Dünyadaki dev çok uluslu servetlerin çekirdeği vakıflarla oluşturuluyor, korunuyor. Birçok vakıf ulus devlet sınırları dışında başka devletlerde faaliyet gösteriyor.

Vakıf-şirketler ve vakıf-holdingler olduğu gibi vakıf-tröstler de var. Hukuksal meşruiyeti olan vakıf yoluyla serveti elinde tutanlar, holdinglerinin, şirketlerinin, mülklerinin denetimini de elinde tutuyor. Halk ise sermayenin sömürdüğüne inansa bile sermayedarın sahibi olan vakfın sömürmediğine inandırılıyor. Bu denetim eş zamanlı olarak emekçiler üzerindeki denetim.   Söz ve karar sahipliği sermaye sınıfının güvencesi altında.
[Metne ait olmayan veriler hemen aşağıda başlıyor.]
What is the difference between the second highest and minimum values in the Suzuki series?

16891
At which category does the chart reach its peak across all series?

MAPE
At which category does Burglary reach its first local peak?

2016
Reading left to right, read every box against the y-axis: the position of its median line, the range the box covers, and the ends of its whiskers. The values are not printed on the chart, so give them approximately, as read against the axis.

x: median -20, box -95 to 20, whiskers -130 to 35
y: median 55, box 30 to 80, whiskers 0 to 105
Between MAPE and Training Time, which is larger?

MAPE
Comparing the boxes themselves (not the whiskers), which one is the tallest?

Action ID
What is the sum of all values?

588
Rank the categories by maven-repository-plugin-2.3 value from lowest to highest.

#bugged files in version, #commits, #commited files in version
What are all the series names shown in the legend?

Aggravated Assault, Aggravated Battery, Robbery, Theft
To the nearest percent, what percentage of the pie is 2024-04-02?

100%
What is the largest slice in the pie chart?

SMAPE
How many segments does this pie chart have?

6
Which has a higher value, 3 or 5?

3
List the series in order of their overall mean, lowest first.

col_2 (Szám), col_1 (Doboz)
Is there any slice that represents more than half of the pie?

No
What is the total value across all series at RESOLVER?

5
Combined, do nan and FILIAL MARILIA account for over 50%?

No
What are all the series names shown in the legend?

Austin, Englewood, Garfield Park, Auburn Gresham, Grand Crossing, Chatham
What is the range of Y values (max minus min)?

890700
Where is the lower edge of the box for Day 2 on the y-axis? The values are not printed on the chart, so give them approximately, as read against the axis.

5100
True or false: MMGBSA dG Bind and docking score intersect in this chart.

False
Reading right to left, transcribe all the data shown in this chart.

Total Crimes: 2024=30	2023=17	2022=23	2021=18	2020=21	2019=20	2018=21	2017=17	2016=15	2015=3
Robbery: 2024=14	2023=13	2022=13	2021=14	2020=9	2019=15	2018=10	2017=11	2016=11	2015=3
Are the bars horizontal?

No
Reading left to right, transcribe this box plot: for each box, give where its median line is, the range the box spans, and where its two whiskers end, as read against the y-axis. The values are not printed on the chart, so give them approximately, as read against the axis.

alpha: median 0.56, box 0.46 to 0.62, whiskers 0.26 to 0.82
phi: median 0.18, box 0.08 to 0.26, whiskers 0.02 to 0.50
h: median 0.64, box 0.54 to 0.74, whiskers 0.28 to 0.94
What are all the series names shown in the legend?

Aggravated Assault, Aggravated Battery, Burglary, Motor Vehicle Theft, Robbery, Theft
Kapitalistler üretim araçlarını ellerinde tutarken siyasi partiler ve sendikalarla birlikte diğer düzen içi örgütlenmeleri de araç olarak kullanıyorlar. Vakıflar bu örgütlenme çeşidi içinde hem üzerindeki hakla mülkiyeti koruma hem üretime ve sermaye birikimine katkı, hem yardımsever ve insansever görünme amacıyla hem de dinsel ağırlıklı hayırseverlikle çalışıyorlar. Burjuva düzeninde en etkin “gelirin yeniden dağılımı” araçlarından olan vergiden kaçınırken halktan da bağış ve yardım toplayabiliyorlar. Yetmiyor merkezi bütçeden ve yerel yönetimlerden, kamu kaynaklarından besleniyorlar.  Halkla yakınlık kurup bireysel insanseverliklerini toplumsal yarar vitrinine yerleştirebiliyorlar.

“Gönüllü çalışma” denilerek halkın vakıflar aracılığıyla yönetime katılmaya çağrılması sermaye sınıfının gericilikle ortak düzenini yayma işlevi görüyor. Bu ortak düzen “Osmanlıcılık” ve “ayni-nakdi birikim araçları” olarak kapitalizmin kurumunu işaret ediyor; halkı düzen içinde tutarak uyumlaştırıyor. Buradaki dinsel ve yardımsever kisveli gönüllülükle seçimden seçime oy kullanma işi özdeş.

Sömürücü düzen-vakıflar ilişkisi işçi sınıfının savaşımını kırmakla kalmıyor, antikomünizm propagandası ve eyleminin de zeminini oluşturuyor. Sosyalist toplumun ideolojik ve örgütsel ilkeleriyse bambaşka.